Under our laissez faire approach, no energy supplier has a financial incentive to invest in measures which reduce consumption. To meet its legal duty to its shareholders, the only way for an investor-owned, deregulated supplier to behave rationally is to sell more kilowatt-hours [6]. The more that its sales grow, the more CO2 it is set to emit.

More CO2, anyone?





[1] The structure of the industry in the years between privatisation and 1995 reflected an attempt to reduce the scope for market manipulation. The suspected result of the present structure which developed after 1995 is ‘transfer pricing’ within subsidiaries of vertically-integrated companies which seek to understate profits and neutralise outside criticism. See http://blog.abundancegeneration.com/2014/01/the-secret-self-supply-of-britains-big-six-energy-giants/.

There is nothing wrong per se with vertical integration if a system is effectively regulated and/or publicly-owned. Under public ownership, Scotland was vertically-integrated but England and Wales were not. A vertically-integrated utility which succeeds with energy efficiency programmes can delay construction of its own power station(s) rather than incur the cost of re-negotiating contracts with separate generating companies.

[2] The companies which own the gas and electricity transmission and distribution networks are still regulated.
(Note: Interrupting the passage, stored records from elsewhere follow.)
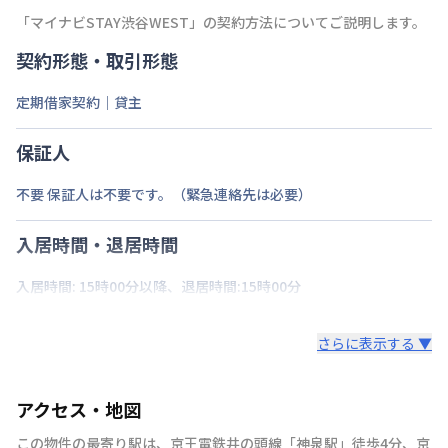
「
マイナビSTAY渋谷WEST
」の契約方法についてご説明します。
契約形態・取引形態
定期借家契約｜貸主
保証人
不要 保証人は不要です。（緊急連絡先は必要）
入居時間・退居時間
入居時間: 15時00分以降、退居時間:15時00分
さらに表示する ▼
アクセス・地図
この物件の最寄り駅は
、
京王電鉄井の頭線
「
神泉駅
」
徒歩4分
、
京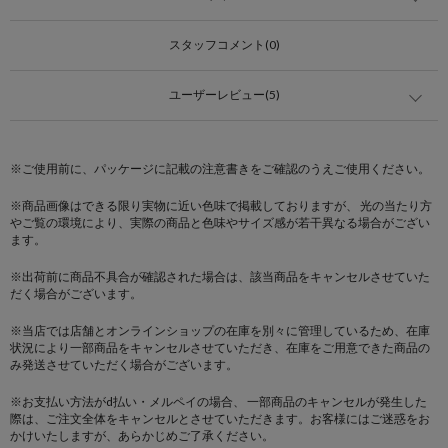
スタッフコメント(0)
ユーザーレビュー(5)
※ご使用前に、パッケージに記載の注意書きをご確認のうえご使用ください。
※商品画像はできる限り実物に近い色味で掲載しておりますが、 光の当たり方
やご覧の環境により、実際の商品と色味やサイズ感が若干異なる場合がござい
ます。
※出荷前に商品不具合が確認された場合は、該当商品をキャンセルさせていた
だく場合がございます。
※当店では店舗とオンラインショップの在庫を別々に管理しているため、在庫
状況により一部商品をキャンセルさせていただき、在庫をご用意できた商品の
み発送させていただく場合がございます。
※お支払い方法がd払い・メルペイの場合、 一部商品のキャンセルが発生した
際は、ご注文全体をキャンセルとさせていただきます。お客様にはご迷惑をお
かけいたしますが、あらかじめご了承ください。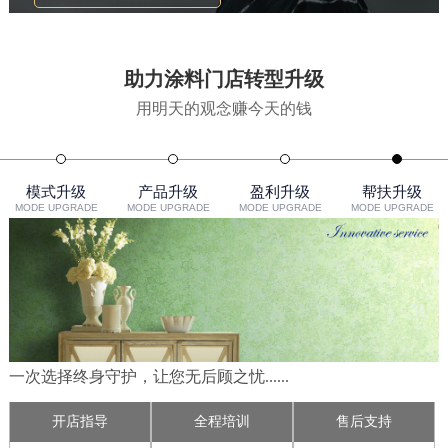
助力涂料门店转型升级
用明天的观念赚今天的钱
模式升级
产品升级
盈利升级
帮扶升级
MODE UPGRADE
MODE UPGRADE
MODE UPGRADE
MODE UPGRADE
涂料门店生金模式直面消费者，从卖产品到卖效果/服务
投资小
不压货
低风险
But given the pattern of ownership that developed, one doubts whether this is as effective as regulation of the pre-1995 structure.
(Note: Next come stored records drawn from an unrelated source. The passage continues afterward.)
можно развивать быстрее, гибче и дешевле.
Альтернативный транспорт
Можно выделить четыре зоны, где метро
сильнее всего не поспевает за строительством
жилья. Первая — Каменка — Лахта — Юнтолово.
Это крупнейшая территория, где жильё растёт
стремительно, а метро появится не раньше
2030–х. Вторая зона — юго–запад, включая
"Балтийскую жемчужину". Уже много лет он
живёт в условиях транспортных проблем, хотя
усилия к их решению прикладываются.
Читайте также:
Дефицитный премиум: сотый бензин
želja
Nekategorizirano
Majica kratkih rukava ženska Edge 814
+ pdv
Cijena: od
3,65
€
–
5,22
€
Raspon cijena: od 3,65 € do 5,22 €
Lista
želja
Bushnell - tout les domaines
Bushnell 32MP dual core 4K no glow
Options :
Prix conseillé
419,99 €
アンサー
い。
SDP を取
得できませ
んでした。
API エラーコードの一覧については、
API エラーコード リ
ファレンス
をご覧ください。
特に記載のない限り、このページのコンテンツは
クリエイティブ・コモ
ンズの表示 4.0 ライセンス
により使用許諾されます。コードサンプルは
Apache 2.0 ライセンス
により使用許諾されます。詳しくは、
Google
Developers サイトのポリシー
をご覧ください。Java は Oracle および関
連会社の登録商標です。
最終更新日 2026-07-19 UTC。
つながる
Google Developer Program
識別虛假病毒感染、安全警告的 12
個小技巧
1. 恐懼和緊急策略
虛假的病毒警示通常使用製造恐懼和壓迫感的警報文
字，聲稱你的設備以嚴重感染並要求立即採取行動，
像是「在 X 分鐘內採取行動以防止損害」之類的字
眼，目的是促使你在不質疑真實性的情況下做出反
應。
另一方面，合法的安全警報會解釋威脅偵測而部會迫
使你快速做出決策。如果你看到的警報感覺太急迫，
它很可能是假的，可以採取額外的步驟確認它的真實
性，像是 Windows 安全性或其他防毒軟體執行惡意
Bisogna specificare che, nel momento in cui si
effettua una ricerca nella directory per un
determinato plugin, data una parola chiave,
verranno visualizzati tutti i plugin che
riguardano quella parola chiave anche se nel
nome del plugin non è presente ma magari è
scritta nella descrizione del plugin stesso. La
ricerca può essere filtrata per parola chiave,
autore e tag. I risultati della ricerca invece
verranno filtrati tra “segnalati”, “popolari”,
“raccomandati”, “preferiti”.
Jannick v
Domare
[3] Generation margins, especially, would be lowered. A more regulated situation tends to reduce business risk, lower the rate of return needed on assets and increase the time horizon over which investments can be paid for.

[4] The author suggested this initiative in LESS IS MORE: Energy Security After Oil, report published by the AECB (February 2012).

[5] Investment in more energy-efficient lighting systems may cost, say 1 to 5 pence per kWh saved. This is less than delivered electricity from new power stations, which may cost 10-15 p/kWh. If the first technology displaces the second, consumers’ bills fall.

[6] No matter what assurances it has given to the government. The Secretary of State for Energy recently pleaded with the big Six to behave differently but seemed unaware that a UK company’s primary legal duty is to its shareholders, not its customers.